Pick out each line of the records in which the word "people" appears.

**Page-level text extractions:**
+++

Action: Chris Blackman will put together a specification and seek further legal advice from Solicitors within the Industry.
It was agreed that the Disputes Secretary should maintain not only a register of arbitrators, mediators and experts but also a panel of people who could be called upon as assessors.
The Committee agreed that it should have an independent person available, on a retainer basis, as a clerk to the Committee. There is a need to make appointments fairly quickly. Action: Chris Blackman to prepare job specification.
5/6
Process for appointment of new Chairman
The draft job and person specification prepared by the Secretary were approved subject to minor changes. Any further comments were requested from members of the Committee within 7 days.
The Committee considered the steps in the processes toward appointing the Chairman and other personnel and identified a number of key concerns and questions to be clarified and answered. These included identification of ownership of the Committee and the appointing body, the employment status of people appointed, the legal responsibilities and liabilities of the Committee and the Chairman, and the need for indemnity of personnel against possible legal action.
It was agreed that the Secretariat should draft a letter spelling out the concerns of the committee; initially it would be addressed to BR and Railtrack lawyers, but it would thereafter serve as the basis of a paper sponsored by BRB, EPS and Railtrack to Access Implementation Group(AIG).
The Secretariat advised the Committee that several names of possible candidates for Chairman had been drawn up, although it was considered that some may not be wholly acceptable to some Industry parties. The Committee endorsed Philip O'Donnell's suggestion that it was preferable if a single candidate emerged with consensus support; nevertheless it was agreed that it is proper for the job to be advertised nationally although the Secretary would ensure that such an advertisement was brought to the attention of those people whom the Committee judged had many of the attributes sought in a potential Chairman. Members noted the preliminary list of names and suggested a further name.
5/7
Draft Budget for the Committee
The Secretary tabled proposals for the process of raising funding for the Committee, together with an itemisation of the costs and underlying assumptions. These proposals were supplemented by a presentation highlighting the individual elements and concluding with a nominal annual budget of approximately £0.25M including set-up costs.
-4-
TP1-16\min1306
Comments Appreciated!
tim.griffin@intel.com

+++

**Exercise solution:**
It was agreed that the Disputes Secretary should maintain not only a register of arbitrators, mediators and experts but also a panel of people who could be called upon as assessors.
The Committee considered the steps in the processes toward appointing the Chairman and other personnel and identified a number of key concerns and questions to be clarified and answered. These included identification of ownership of the Committee and the appointing body, the employment status of people appointed, the legal responsibilities and liabilities of the Committee and the Chairman, and the need for indemnity of personnel against possible legal action.
The Secretariat advised the Committee that several names of possible candidates for Chairman had been drawn up, although it was considered that some may not be wholly acceptable to some Industry parties. The Committee endorsed Philip O'Donnell's suggestion that it was preferable if a single candidate emerged with consensus support; nevertheless it was agreed that it is proper for the job to be advertised nationally although the Secretary would ensure that such an advertisement was brought to the attention of those people whom the Committee judged had many of the attributes sought in a potential Chairman. Members noted the preliminary list of names and suggested a further name.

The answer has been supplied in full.